**What you will do:** Reproduce each data entry below word for word, omitting the pictures.

Saved data entries:
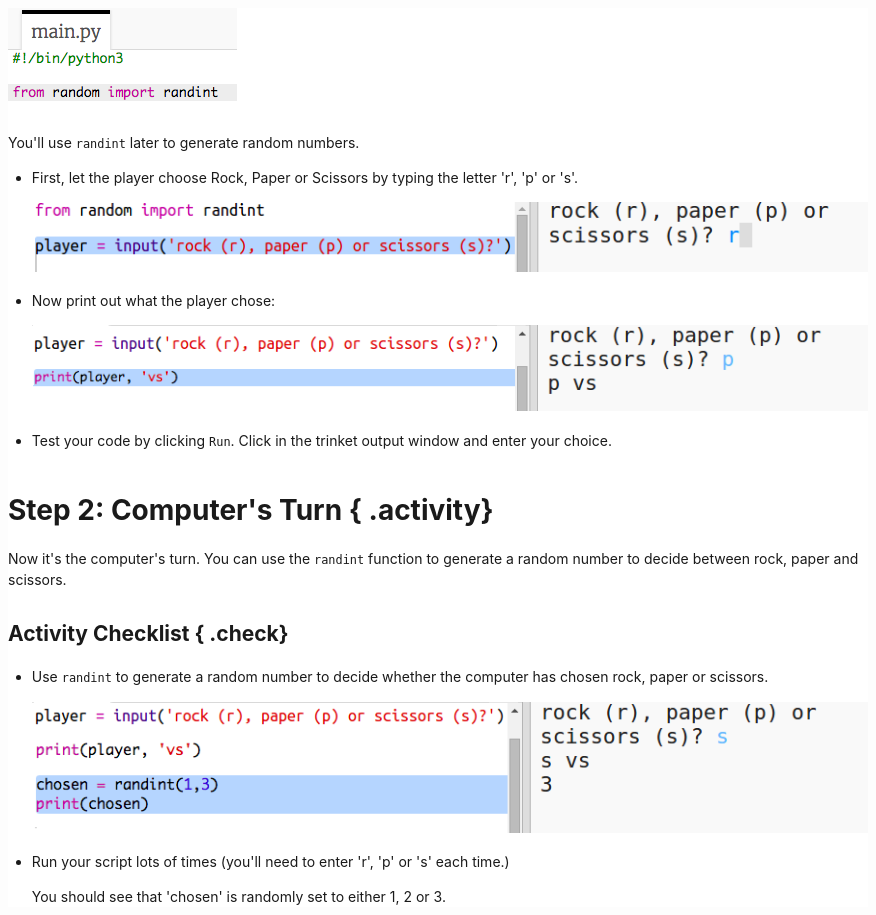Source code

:   ![screenshot](rps-imports.png)
  
  You'll use `randint` later to generate random numbers.

+ First, let the player choose Rock, Paper or Scissors by typing the letter 'r', 'p' or 's'. 

  ![screenshot](rps-input.png)
  
+ Now print out what the player chose:

  ![screenshot](rps-player.png)
  
+ Test your code by clicking `Run`. Click in the trinket output window and enter your choice. 


# Step 2: Computer's Turn { .activity}

Now it's the computer's turn. You can use the `randint` function to generate a random number to decide between rock, paper and scissors. 

## Activity Checklist { .check}  


+ Use `randint` to generate a random number to decide whether the computer has chosen rock, paper or scissors. 

  ![screenshot](rps-randint.png)
  
+ Run your script lots of times (you'll need to enter 'r', 'p' or 's' each time.)
  
  You should see that 'chosen' is randomly set to either 1, 2 or 3. 
  
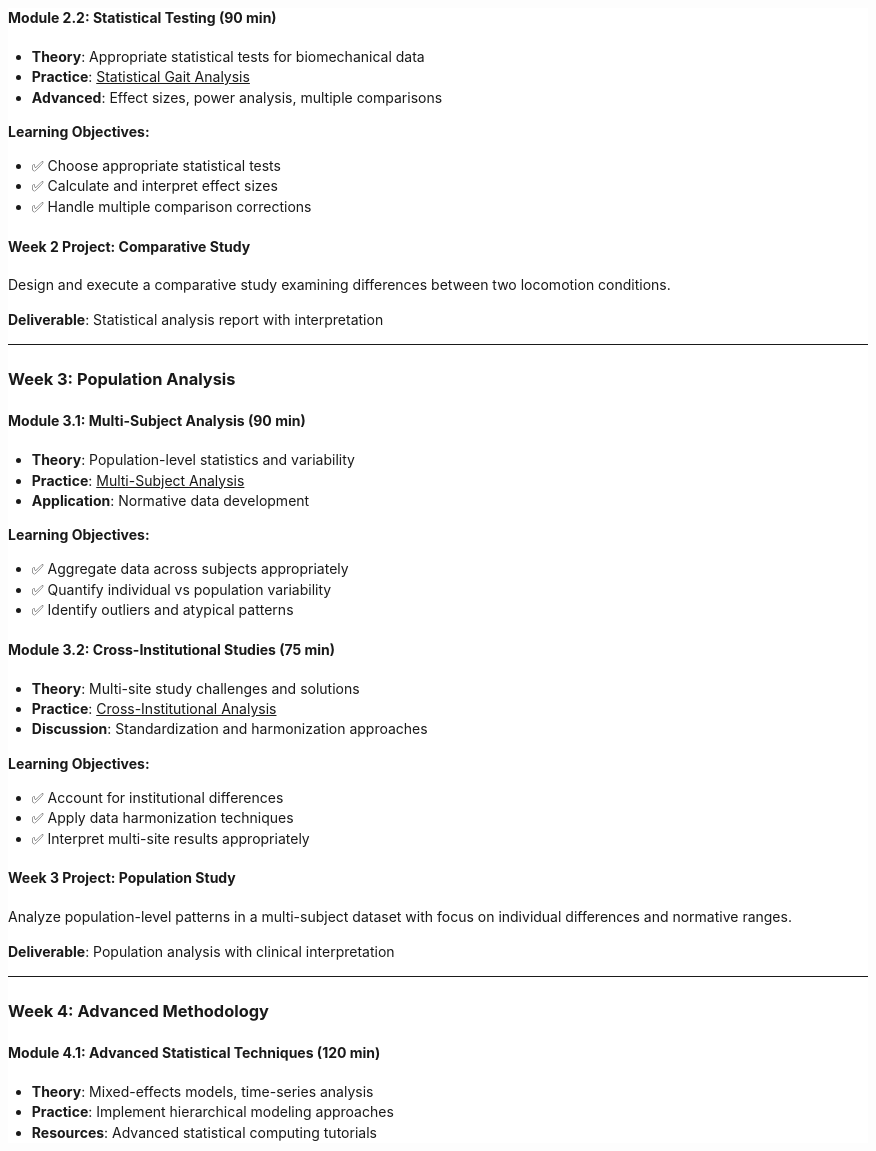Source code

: #### Module 2.2: Statistical Testing (90 min)
- **Theory**: Appropriate statistical tests for biomechanical data
- **Practice**: [Statistical Gait Analysis](code_walkthroughs/#statistical-analysis)
- **Advanced**: Effect sizes, power analysis, multiple comparisons

**Learning Objectives:**
- ✅ Choose appropriate statistical tests
- ✅ Calculate and interpret effect sizes
- ✅ Handle multiple comparison corrections

#### Week 2 Project: Comparative Study
Design and execute a comparative study examining differences between two locomotion conditions.

**Deliverable**: Statistical analysis report with interpretation

---

### Week 3: Population Analysis

#### Module 3.1: Multi-Subject Analysis (90 min)
- **Theory**: Population-level statistics and variability
- **Practice**: [Multi-Subject Analysis](code_walkthroughs/#multi-subject)
- **Application**: Normative data development

**Learning Objectives:**
- ✅ Aggregate data across subjects appropriately
- ✅ Quantify individual vs population variability
- ✅ Identify outliers and atypical patterns

#### Module 3.2: Cross-Institutional Studies (75 min)
- **Theory**: Multi-site study challenges and solutions
- **Practice**: [Cross-Institutional Analysis](case_studies/#case-study-1)
- **Discussion**: Standardization and harmonization approaches

**Learning Objectives:**
- ✅ Account for institutional differences
- ✅ Apply data harmonization techniques
- ✅ Interpret multi-site results appropriately

#### Week 3 Project: Population Study
Analyze population-level patterns in a multi-subject dataset with focus on individual differences and normative ranges.

**Deliverable**: Population analysis with clinical interpretation

---

### Week 4: Advanced Methodology

#### Module 4.1: Advanced Statistical Techniques (120 min)
- **Theory**: Mixed-effects models, time-series analysis
- **Practice**: Implement hierarchical modeling approaches
- **Resources**: Advanced statistical computing tutorials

**Answer section:**
Source code

:   ![screenshot](rps-imports.png)
  
  You'll use `randint` later to generate random numbers.

+ First, let the player choose Rock, Paper or Scissors by typing the letter 'r', 'p' or 's'. 

  ![screenshot](rps-input.png)
  
+ Now print out what the player chose:

  ![screenshot](rps-player.png)
  
+ Test your code by clicking `Run`. Click in the trinket output window and enter your choice. 


# Step 2: Computer's Turn { .activity}

Now it's the computer's turn. You can use the `randint` function to generate a random number to decide between rock, paper and scissors. 

## Activity Checklist { .check}  


+ Use `randint` to generate a random number to decide whether the computer has chosen rock, paper or scissors. 

  ![screenshot](rps-randint.png)
  
+ Run your script lots of times (you'll need to enter 'r', 'p' or 's' each time.)
  
  You should see that 'chosen' is randomly set to either 1, 2 or 3. 
  
Source code

: #### Module 2.2: Statistical Testing (90 min)
- **Theory**: Appropriate statistical tests for biomechanical data
- **Practice**: [Statistical Gait Analysis](code_walkthroughs/#statistical-analysis)
- **Advanced**: Effect sizes, power analysis, multiple comparisons

**Learning Objectives:**
- ✅ Choose appropriate statistical tests
- ✅ Calculate and interpret effect sizes
- ✅ Handle multiple comparison corrections

#### Week 2 Project: Comparative Study
Design and execute a comparative study examining differences between two locomotion conditions.

**Deliverable**: Statistical analysis report with interpretation

---

### Week 3: Population Analysis

#### Module 3.1: Multi-Subject Analysis (90 min)
- **Theory**: Population-level statistics and variability
- **Practice**: [Multi-Subject Analysis](code_walkthroughs/#multi-subject)
- **Application**: Normative data development

**Learning Objectives:**
- ✅ Aggregate data across subjects appropriately
- ✅ Quantify individual vs population variability
- ✅ Identify outliers and atypical patterns

#### Module 3.2: Cross-Institutional Studies (75 min)
- **Theory**: Multi-site study challenges and solutions
- **Practice**: [Cross-Institutional Analysis](case_studies/#case-study-1)
- **Discussion**: Standardization and harmonization approaches

**Learning Objectives:**
- ✅ Account for institutional differences
- ✅ Apply data harmonization techniques
- ✅ Interpret multi-site results appropriately

#### Week 3 Project: Population Study
Analyze population-level patterns in a multi-subject dataset with focus on individual differences and normative ranges.

**Deliverable**: Population analysis with clinical interpretation

---

### Week 4: Advanced Methodology

#### Module 4.1: Advanced Statistical Techniques (120 min)
- **Theory**: Mixed-effects models, time-series analysis
- **Practice**: Implement hierarchical modeling approaches
- **Resources**: Advanced statistical computing tutorials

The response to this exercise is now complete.